| WHAT YOU ARE ASKED TO DO |
Go through the records and show each line where the word "rows" occurs.

| AVAILABLE DATA |
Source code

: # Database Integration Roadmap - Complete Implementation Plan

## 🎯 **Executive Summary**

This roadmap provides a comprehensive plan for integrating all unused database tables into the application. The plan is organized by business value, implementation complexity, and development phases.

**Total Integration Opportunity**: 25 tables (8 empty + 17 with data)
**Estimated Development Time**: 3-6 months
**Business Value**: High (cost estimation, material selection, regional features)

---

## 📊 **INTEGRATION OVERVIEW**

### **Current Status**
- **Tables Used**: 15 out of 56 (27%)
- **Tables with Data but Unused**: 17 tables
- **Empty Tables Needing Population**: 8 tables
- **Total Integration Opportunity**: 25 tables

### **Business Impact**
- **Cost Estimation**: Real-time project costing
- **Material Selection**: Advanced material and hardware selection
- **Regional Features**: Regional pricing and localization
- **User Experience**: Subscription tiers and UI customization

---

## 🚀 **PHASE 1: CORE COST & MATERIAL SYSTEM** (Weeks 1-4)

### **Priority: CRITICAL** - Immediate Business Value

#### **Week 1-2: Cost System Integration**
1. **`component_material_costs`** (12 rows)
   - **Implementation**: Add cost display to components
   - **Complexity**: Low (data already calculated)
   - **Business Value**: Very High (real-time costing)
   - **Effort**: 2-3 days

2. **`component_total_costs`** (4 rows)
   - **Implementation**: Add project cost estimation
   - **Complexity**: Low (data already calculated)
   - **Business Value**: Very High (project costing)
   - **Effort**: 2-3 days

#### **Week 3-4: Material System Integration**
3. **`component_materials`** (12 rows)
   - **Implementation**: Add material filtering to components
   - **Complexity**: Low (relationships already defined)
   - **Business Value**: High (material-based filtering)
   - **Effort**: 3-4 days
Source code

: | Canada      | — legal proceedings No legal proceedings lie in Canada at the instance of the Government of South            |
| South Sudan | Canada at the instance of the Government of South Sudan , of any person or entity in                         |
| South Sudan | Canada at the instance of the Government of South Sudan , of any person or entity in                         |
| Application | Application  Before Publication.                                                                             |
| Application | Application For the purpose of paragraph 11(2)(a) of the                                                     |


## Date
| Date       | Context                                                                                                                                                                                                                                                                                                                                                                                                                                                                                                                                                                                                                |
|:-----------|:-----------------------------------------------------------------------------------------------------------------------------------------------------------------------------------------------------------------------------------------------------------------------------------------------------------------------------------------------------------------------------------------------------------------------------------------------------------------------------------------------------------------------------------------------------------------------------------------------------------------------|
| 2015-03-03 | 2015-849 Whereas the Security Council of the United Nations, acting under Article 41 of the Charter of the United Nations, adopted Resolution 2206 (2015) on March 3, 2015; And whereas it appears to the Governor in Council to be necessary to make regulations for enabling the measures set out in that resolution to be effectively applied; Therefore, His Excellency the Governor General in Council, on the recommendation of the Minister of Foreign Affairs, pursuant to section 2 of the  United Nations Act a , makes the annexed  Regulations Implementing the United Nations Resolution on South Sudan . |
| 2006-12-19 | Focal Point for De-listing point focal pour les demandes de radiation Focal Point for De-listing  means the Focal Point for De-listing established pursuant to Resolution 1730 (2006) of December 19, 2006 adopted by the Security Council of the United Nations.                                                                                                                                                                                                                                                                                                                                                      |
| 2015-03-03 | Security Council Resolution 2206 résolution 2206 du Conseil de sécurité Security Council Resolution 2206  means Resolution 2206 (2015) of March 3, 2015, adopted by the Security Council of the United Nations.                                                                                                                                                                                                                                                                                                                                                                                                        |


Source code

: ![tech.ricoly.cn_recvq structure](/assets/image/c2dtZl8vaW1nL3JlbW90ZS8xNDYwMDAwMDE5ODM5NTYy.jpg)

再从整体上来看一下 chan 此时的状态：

| REPLY |
1. **`component_material_costs`** (12 rows)
2. **`component_total_costs`** (4 rows)
3. **`component_materials`** (12 rows)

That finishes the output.